Lubię "zabierać dzieci do pracy". Nie mam tu na myśli wyłącznie pracy sticte zarobkowej, używam słowa "praca" w odniesieniu do wszelkich prac, jakie wykonujemy, niezależnie od miejsca (różne opcje w domu i poza domem). Tak się składa, że moja firma to nasz dom, nasze gospodarstwo. Siłą rzeczy większość tego, co robię, odbywa się na naszym rodzinnym terenie. Lubię to.
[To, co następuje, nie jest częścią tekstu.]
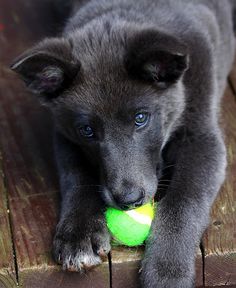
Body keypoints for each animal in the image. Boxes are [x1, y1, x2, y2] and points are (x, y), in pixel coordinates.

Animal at [11, 1, 236, 286]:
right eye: (87, 131)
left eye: (141, 118)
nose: (129, 200)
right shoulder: (65, 134)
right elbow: (76, 176)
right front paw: (79, 234)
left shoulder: (202, 137)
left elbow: (183, 200)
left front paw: (168, 268)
Lubię, gdy dzieci nie są spychane do sztucznie stworzonej przez dorosłych przestrzeni "wyłącznie dla dzieci".
Ale już podczas większości moich zajęć zawodowych potrzebuję, żeby ktoś inny moich dzieci pilnował, często poza przestrzenią, w której pracuję. Głównie ze względów bezpieczeństwa, ale także z uwagi na jakość mojej pracy, poziom skupienia i komfort mój oraz innych uczestników zajęć. Myślę, że to typowe w wielu branżach.
Jednocześnie chcę pozwalać moim dzieciom na uczestnictwo w moim życiu. Staram się organizować wszystko tak, by miały czasem okazje mi pomagać, obserwować co robię. Czasami (rzadko) udaje mi się wygospodarować czas specjalnie dla nich na takie, nazwijmy to "lekcje" - czyli odpowiedzieć na ich ciekawość, podzielić troszkę się moją pasją, wiedzą, pokazać dokładniej czym się zajmuję.
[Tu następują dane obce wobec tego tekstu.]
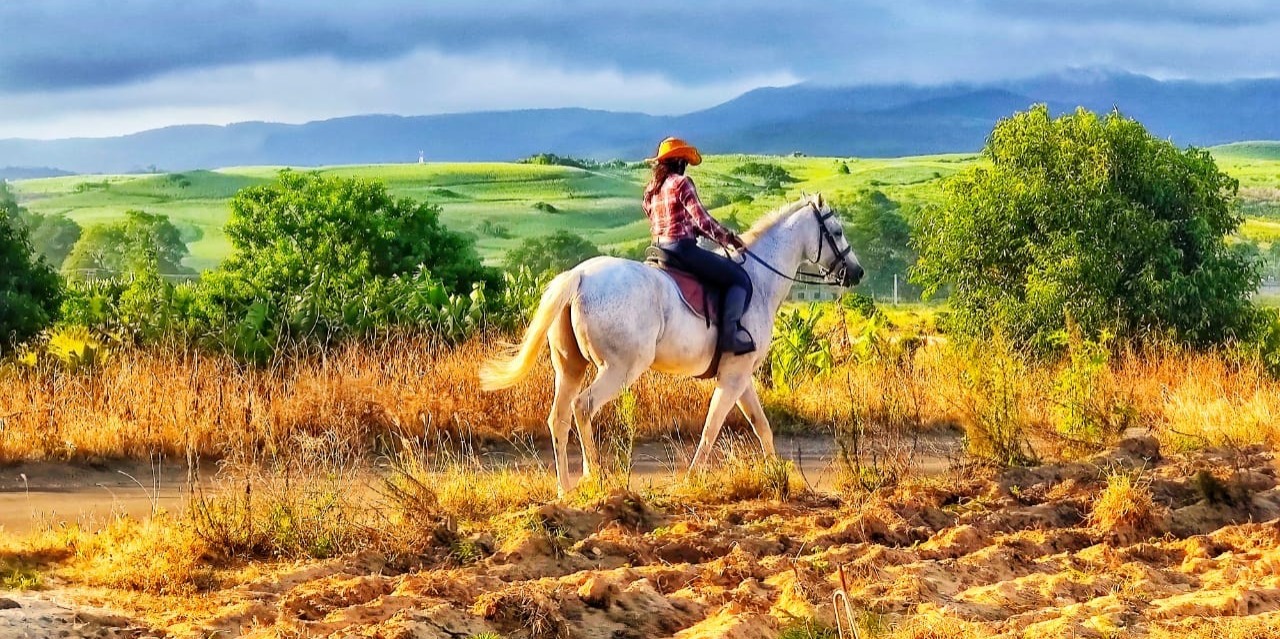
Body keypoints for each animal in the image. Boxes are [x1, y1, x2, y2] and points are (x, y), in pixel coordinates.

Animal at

Mimo tego (a może trochę DLATEGO), że mam w głowie niemal rousseauowski obrazek w klimacie "W głębi kontinuum" (gdzie dzieci w naturalny sposób uczestniczą w rodzinno-plemiennym życiu), wpadam niekiedy w pułapkę frustracji podczas nerwowego pośpiechu, kiedy ja teraz mam plan wykonać to i tamto, a tu dzieci, wiadomo, jak nie urok to...
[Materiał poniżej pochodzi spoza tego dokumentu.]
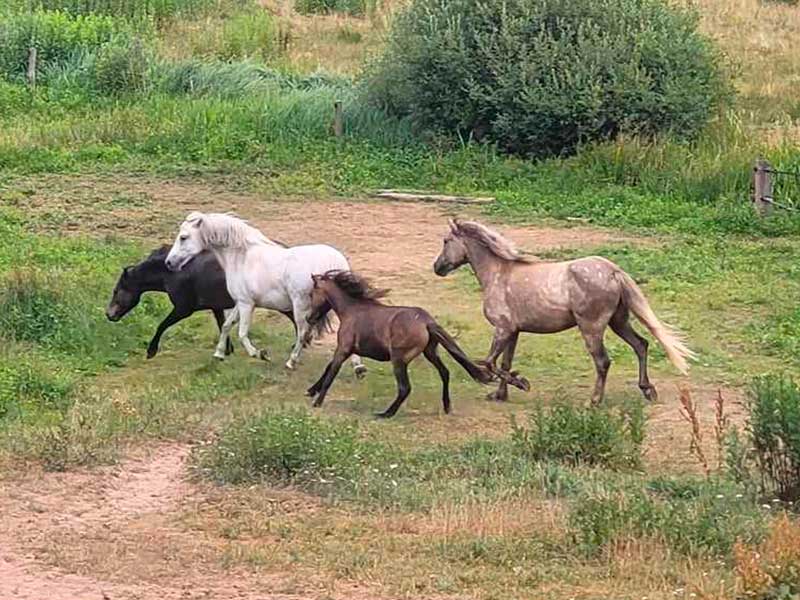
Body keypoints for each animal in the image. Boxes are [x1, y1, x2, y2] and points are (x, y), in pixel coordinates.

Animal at [166, 212, 366, 376]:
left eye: (183, 237)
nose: (169, 263)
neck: (242, 257)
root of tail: (331, 263)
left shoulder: (247, 304)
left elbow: (242, 333)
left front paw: (259, 354)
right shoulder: (240, 302)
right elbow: (226, 325)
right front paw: (219, 354)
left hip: (300, 305)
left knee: (303, 332)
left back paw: (291, 361)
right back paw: (358, 367)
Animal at [304, 270, 520, 418]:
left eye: (311, 294)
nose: (309, 318)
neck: (351, 309)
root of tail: (426, 321)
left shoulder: (343, 349)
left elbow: (331, 372)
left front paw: (317, 401)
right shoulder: (346, 350)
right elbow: (328, 368)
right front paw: (311, 391)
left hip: (399, 359)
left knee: (405, 388)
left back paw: (386, 413)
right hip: (430, 352)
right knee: (445, 373)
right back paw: (446, 406)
Potem na spokojnie próbuję analizować i zwykle znajduję rozwiązanie w innej/lepszej organizacji zajęć/życia. Tylko, że te rozwiązania niekoniecznie są dostępne na tu i teraz, albo bardzo trudno je wprowadzić. Np. jak kiedy nie udało się umówić z kimś, kto by spędził u nas trochę wakacji w zamian za pomoc w niektórych robotach lub pilnowanie dzieci. Czasem trzeba po prostu zrobić tyle, ile się akurat da i nie katować się idealnie wymarzonymi scenariuszami. Momenty idealne przychodzą do nas w trakcie naszych zwykłych, codziennych spraw. Są jak piękne widoki, które odsłaniają się niespodzianie za zakrętem naszej drogi, nawet tej dobrze znanej, gdy wstajesz rano do pracy i nagle świt zmienia Twoje podwórko w baśniowy kraj. Ale jeśli zaplanujemy sobie z góry, że tego i tego dnia pójdę zobaczyć piękny wschód słońca... może się okazać, że będzie akurat padać deszcz. I łatwo wtedy nie docenić tego deszczu.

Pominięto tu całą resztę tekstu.